The suite is designed to give enterprise IT departments the ability to allow employees to use their own notebooks and mobile devices in the work environment while enabling them to maintain tight control over corporate data and minimize costs. The launch comes as bring-your-own-device (BYOD) initiatives continue to gain traction, though data security and employee privacy issues present a challenge to IT departments.
A recent study from industry analyst firm Ovum found that more than half (57 percent) of all full-time employees use a personal device to access corporate data. However, almost 80 percent of BYOD activity is still going unmanaged in the workplace, suggesting a growing need for cost-effective mobile device management (MDM) solutions.

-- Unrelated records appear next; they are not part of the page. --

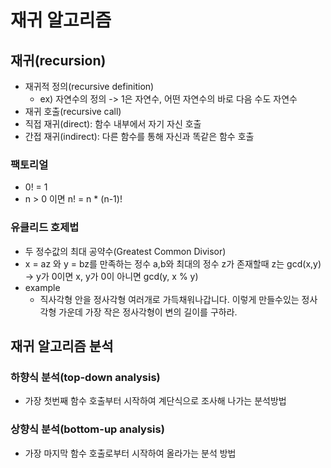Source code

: # 재귀 알고리즘

## 재귀(recursion)
- 재귀적 정의(recursive definition)
  - ex) 자연수의 정의 -> 1은 자연수, 어떤 자연수의 바로 다음 수도 자연수
- 재귀 호출(recursive call)
- 직접 재귀(direct): 함수 내부에서 자기 자신 호출
- 간접 재귀(indirect): 다른 함수를 통해 자신과 똑같은 함수 호출

### 팩토리얼
- 0! = 1
- n > 0 이면 n! = n * (n-1)!
  
### 유클리드 호제법
- 두 정수값의 최대 공약수(Greatest Common Divisor)
- x = az 와 y = bz를 만족하는 정수 a,b와 최대의 정수 z가 존재할때 z는 gcd(x,y)
    -> y가 0이면 x, y가 0이 아니면 gcd(y, x % y)
- example
  - 직사각형 안을 정사각형 여러개로 가득채워나갑니다. 이렇게 만들수있는 정사각형 가운데 가장 작은 정사각형이 변의 길이를 구하라.


## 재귀 알고리즘 분석

### 하향식 분석(top-down analysis)
- 가장 첫번째 함수 호출부터 시작하여 계단식으로 조사해 나가는 분석방법

### 상향식 분석(bottom-up analysis)
- 가장 마지막 함수 호출로부터 시작하여 올라가는 분석 방법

Egnyte's platform attempts to assuage these concerns through management features such as a device control panel that provides an integrated, central view of all end-user devices connected to a company's account. IT admins can view information about the user, device type, last time of access and other data, and can take corrective actions such as disconnecting or wiping a device from the control panel in the event the device is compromised. In addition, users can view their own devices, allowing for self-service when needed.
"Egnyte offers our customers the option of using Egnyte in conjunction with their MDM solution or using our new capabilities as a MDM-light solution," Vineet Jain, Egnyte's CEO, said in a statement. "With the native security and management capabilities, IT departments can reduce costs by getting everything they need in one place. More importantly, they can be confident their files and data are safe."

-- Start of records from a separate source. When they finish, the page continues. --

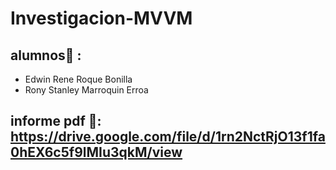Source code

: # Investigacion-MVVM
## alumnos:busts_in_silhouette: :
- Edwin Rene Roque Bonilla
- Rony Stanley Marroquin Erroa

## informe pdf  :page_facing_up:: https://drive.google.com/file/d/1rn2NctRjO13f1fa0hEX6c5f9lMIu3qkM/view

Other features include certificate-based device trust, which allows only notebooks, smartphones and tablets with a valid security certificate to access the company's file sharing service, preventing access from unauthorized devices, and local file encryption on smartphones and tablets, which is designed to prevent data from being accessed directly from the mobile file system by limiting access to authorized users deploying the Egnyte application.
The ability to remotely wipe files from the device control panel enables the initiation and verification of a remote wipe of all Egnyte file contents in cases where a device is lost or stolen. A two-step login verification enforces a second factor for login in addition to username and password verification. This two-step login can be enforced whether the user is logging in from a notebook, smartphone or tablet, a company release noted.
A recent Ponemon Institute study found that 70 percent of the more than 86,000 laptops lost in 2011 were not encrypted, and that the average cost of each unencrypted lost laptop to an organization was $56,165. Costs associated with a data breach represent 80 percent of the total cost of a lost notebook, compared with 2 percent for replacing just the computer. Encryption can reduce the cost of a lost notebook by more than $20,000, on average, the study found.